**DATASET EXTRACT**

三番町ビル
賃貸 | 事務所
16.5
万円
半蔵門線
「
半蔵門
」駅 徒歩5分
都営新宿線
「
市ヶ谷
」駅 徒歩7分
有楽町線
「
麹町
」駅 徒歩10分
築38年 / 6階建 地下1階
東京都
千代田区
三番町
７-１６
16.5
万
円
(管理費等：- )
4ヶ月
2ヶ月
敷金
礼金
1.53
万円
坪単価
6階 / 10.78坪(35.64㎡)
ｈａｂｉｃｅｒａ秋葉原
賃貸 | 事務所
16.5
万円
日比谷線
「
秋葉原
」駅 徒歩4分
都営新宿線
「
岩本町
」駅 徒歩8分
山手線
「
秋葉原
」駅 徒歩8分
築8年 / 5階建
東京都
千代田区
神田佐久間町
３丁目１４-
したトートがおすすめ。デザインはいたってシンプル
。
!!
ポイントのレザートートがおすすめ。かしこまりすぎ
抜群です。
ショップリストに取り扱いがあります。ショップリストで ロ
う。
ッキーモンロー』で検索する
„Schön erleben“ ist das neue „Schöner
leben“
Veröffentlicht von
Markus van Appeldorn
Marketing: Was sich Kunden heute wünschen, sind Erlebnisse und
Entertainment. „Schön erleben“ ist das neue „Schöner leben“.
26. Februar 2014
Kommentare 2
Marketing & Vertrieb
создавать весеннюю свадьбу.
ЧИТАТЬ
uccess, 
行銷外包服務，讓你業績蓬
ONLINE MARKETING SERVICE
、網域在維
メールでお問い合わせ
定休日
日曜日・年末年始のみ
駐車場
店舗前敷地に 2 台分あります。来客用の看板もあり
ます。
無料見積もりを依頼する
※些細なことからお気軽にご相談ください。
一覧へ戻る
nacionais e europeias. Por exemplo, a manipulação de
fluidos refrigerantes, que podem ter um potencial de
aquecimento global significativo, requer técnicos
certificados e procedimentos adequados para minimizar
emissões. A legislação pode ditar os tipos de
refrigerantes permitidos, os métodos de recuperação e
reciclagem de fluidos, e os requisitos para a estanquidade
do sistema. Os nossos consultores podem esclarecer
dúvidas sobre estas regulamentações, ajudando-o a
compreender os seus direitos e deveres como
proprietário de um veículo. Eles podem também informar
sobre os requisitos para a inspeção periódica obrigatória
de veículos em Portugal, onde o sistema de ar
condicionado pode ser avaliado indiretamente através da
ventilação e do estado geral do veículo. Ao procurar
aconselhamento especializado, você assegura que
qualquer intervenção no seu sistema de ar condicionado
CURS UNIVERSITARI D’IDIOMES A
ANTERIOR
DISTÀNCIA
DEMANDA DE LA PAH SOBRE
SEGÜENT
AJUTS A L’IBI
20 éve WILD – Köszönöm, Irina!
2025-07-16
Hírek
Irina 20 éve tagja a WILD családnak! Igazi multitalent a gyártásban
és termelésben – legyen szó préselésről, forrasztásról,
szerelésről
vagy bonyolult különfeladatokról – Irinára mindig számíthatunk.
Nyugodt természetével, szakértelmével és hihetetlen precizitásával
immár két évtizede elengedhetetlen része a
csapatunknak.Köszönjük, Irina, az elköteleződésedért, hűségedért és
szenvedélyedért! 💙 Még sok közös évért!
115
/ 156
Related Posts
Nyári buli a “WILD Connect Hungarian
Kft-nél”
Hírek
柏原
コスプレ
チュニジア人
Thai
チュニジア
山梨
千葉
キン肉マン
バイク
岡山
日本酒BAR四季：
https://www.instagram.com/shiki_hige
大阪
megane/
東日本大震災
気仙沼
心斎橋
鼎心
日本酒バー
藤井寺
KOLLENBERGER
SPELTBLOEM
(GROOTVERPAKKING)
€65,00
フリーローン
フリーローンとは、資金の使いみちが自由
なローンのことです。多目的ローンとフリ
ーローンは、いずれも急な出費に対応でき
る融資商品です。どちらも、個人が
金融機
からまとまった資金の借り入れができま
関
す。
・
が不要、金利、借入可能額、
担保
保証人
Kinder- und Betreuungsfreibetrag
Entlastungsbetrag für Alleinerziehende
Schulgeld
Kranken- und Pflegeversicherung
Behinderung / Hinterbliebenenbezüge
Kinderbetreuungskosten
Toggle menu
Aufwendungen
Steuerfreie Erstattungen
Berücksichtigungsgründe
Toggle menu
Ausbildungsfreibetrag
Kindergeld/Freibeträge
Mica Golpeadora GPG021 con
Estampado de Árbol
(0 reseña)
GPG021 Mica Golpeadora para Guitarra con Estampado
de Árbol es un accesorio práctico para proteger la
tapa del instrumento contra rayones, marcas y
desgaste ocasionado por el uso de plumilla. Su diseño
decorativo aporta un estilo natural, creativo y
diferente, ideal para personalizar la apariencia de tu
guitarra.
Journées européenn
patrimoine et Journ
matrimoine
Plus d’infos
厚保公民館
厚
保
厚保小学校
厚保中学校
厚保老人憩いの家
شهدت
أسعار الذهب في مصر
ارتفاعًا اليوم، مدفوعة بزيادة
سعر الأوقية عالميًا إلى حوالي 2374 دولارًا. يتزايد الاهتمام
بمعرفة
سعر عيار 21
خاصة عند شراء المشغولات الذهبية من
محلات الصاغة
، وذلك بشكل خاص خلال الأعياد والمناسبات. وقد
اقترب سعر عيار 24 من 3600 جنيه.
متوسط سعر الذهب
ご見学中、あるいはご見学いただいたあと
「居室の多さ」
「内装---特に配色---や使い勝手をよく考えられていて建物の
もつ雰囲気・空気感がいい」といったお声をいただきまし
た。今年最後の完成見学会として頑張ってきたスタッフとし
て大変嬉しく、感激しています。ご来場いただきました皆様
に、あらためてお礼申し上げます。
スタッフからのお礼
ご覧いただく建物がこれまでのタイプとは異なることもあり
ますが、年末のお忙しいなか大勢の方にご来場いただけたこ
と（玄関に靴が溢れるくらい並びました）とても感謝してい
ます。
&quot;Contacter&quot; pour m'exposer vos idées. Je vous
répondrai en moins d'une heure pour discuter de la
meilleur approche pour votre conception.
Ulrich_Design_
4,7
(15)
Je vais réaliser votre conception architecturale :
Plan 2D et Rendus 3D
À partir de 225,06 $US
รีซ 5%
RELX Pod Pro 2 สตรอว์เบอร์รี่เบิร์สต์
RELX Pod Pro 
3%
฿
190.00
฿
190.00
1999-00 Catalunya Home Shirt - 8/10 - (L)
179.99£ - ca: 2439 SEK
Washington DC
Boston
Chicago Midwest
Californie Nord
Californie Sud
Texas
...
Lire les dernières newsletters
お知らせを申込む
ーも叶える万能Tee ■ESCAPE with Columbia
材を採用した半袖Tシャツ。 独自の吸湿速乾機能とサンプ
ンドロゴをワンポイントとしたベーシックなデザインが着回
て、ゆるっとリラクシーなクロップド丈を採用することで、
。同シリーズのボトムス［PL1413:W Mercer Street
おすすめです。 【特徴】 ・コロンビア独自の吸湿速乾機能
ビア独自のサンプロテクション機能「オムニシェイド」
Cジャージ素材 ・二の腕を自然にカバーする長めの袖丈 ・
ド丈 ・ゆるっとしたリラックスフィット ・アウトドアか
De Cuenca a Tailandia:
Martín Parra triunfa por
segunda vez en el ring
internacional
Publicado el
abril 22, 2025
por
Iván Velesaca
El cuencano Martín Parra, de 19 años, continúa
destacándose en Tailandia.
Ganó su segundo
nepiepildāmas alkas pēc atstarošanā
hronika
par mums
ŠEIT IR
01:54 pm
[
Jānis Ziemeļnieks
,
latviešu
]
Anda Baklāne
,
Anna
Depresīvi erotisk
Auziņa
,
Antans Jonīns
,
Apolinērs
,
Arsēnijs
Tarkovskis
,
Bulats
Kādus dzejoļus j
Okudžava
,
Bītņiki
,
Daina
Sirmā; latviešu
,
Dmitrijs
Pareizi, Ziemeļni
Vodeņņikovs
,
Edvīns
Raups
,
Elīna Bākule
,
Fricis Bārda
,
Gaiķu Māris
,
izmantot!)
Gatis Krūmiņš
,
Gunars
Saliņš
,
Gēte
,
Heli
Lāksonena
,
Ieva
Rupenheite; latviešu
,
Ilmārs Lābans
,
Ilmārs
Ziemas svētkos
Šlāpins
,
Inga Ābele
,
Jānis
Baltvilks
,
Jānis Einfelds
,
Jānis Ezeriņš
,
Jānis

**EXERCISE DESCRIPTION**
Count every line in the listing above that holds "para", then report only the count.

**RESULT OF THE EXERCISE**
6